====== THE RECORDS ======
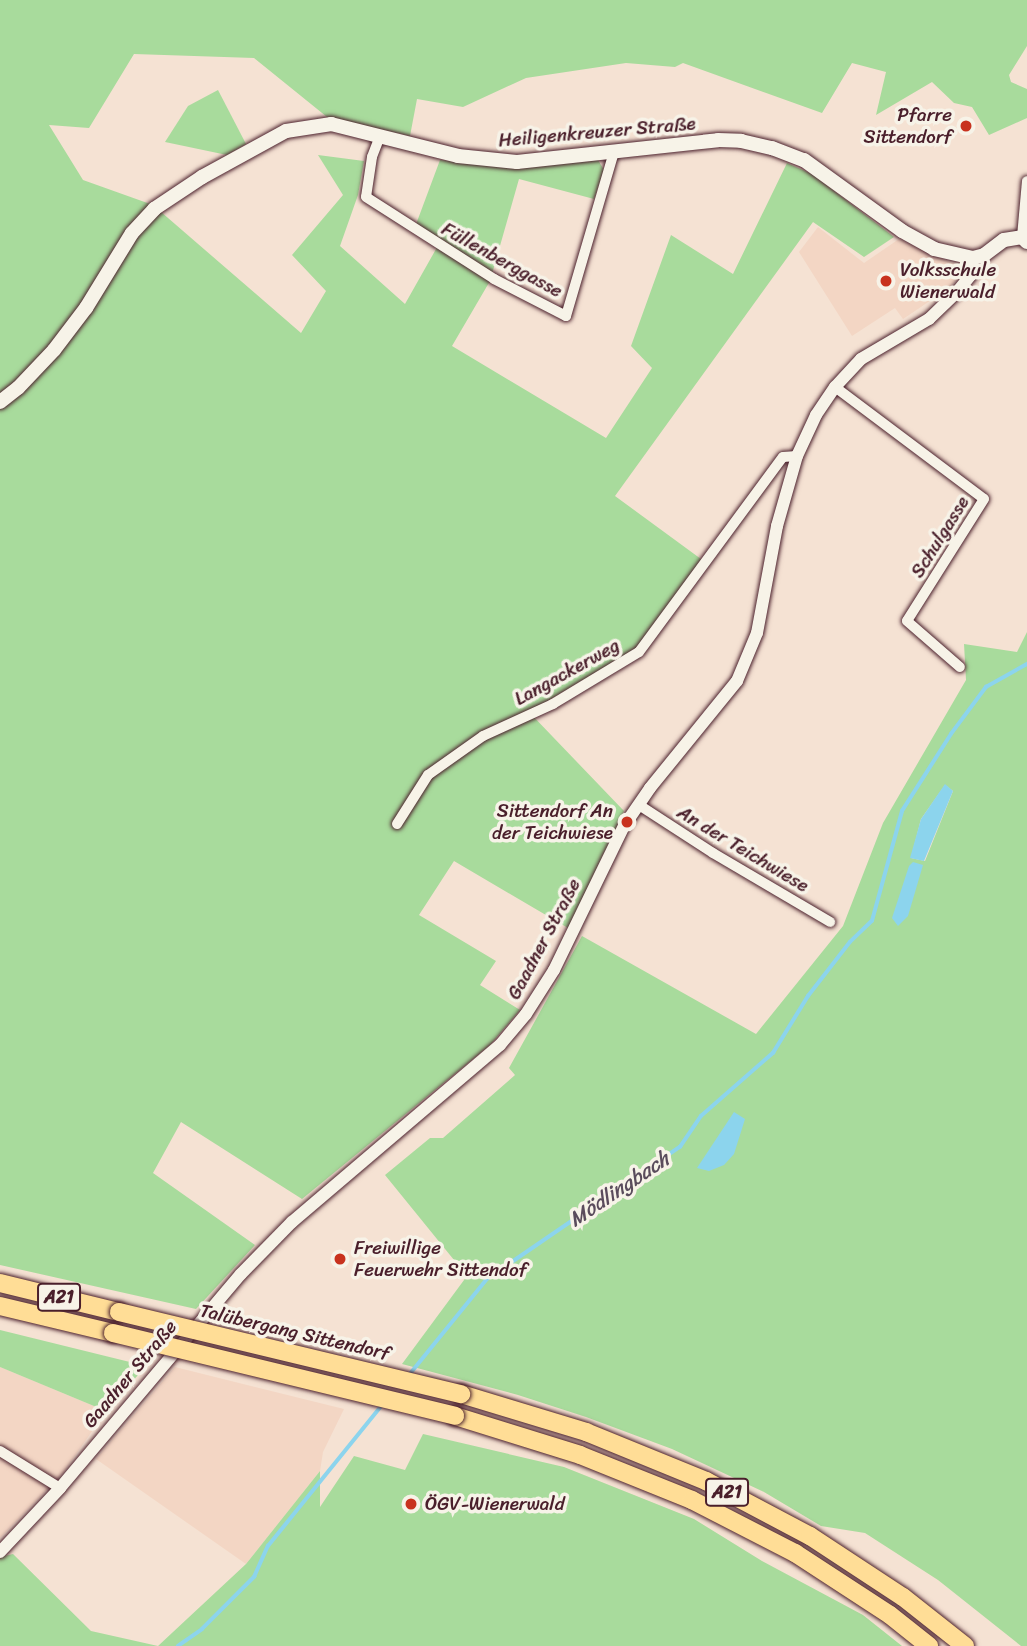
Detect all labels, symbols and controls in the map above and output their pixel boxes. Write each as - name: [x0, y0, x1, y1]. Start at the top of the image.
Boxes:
- place label: Pfarre Sittendorf: [863, 104, 952, 148]
- street label: Heiligenkreuzer Straße: [497, 112, 697, 152]
- marker: Pfarre Sittendorf: [958, 118, 974, 134]
- street label: Füllenberggasse: [438, 217, 566, 303]
- place label: Volksschule Wienerwald: [900, 259, 996, 303]
- marker: Volksschule Wienerwald: [878, 273, 894, 289]
- street label: Schulgasse: [906, 492, 974, 582]
- street label: Langackerweg: [510, 634, 624, 710]
- place label: Sittendorf An der Teichwiese: [491, 800, 613, 844]
- street label: An der Teichwiese: [673, 801, 813, 897]
- marker: Sittendorf An der Teichwiese: [619, 814, 635, 830]
- street label: Gaadner Straße: [503, 875, 585, 1003]
- water label: Mödlingbach: [564, 1146, 674, 1232]
- place label: Freiwillige Feuerwehr Sittendof: [354, 1237, 527, 1281]
- marker: Freiwillige Feuerwehr Sittendof: [332, 1251, 348, 1267]
- road number: A21: [36, 1282, 82, 1312]
- street label: Talübergang Sittendorf: [198, 1299, 392, 1365]
- street label: Gaadner Straße: [78, 1316, 182, 1432]
- road number: A21: [704, 1478, 750, 1506]
- place label: ÖGV-Wienerwald: [425, 1493, 565, 1515]
- marker: ÖGV-Wienerwald: [403, 1496, 419, 1512]

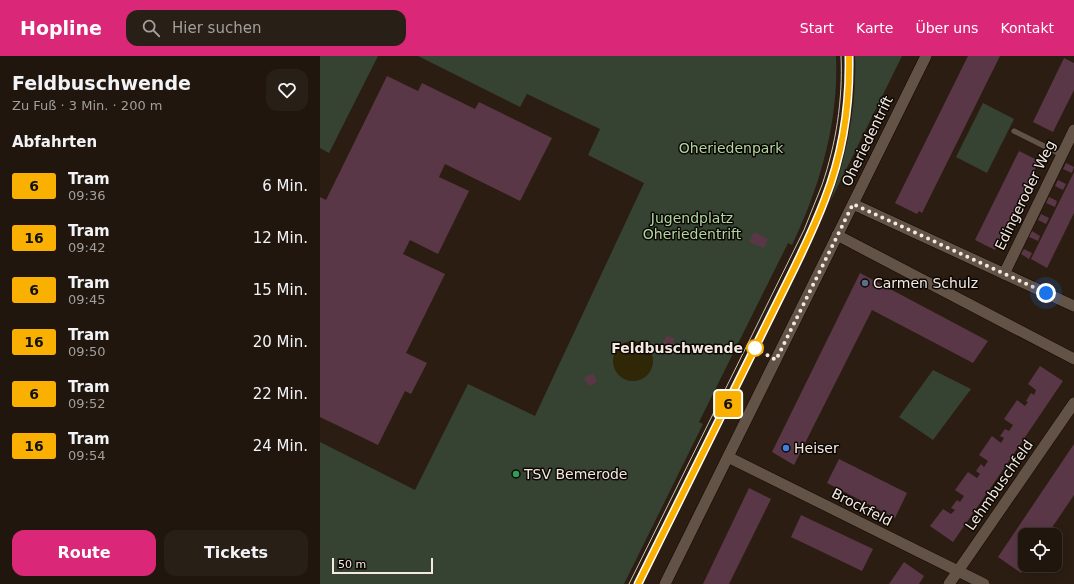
======
TASK ITEM: An exact reproduction of every record above is required, with no pictures included.

SOLUTION:
Detect all labels, symbols and controls in the map above and output their pixel boxes. Write each as - name: [x0, y0, x1, y1]. Start at the top of the image.
Boxes:
- place label: Pfarre Sittendorf: [863, 104, 952, 148]
- street label: Heiligenkreuzer Straße: [497, 112, 697, 152]
- marker: Pfarre Sittendorf: [958, 118, 974, 134]
- street label: Füllenberggasse: [438, 217, 566, 303]
- place label: Volksschule Wienerwald: [900, 259, 996, 303]
- marker: Volksschule Wienerwald: [878, 273, 894, 289]
- street label: Schulgasse: [906, 492, 974, 582]
- street label: Langackerweg: [510, 634, 624, 710]
- place label: Sittendorf An der Teichwiese: [491, 800, 613, 844]
- street label: An der Teichwiese: [673, 801, 813, 897]
- marker: Sittendorf An der Teichwiese: [619, 814, 635, 830]
- street label: Gaadner Straße: [503, 875, 585, 1003]
- water label: Mödlingbach: [564, 1146, 674, 1232]
- place label: Freiwillige Feuerwehr Sittendof: [354, 1237, 527, 1281]
- marker: Freiwillige Feuerwehr Sittendof: [332, 1251, 348, 1267]
- road number: A21: [36, 1282, 82, 1312]
- street label: Talübergang Sittendorf: [198, 1299, 392, 1365]
- street label: Gaadner Straße: [78, 1316, 182, 1432]
- road number: A21: [704, 1478, 750, 1506]
- place label: ÖGV-Wienerwald: [425, 1493, 565, 1515]
- marker: ÖGV-Wienerwald: [403, 1496, 419, 1512]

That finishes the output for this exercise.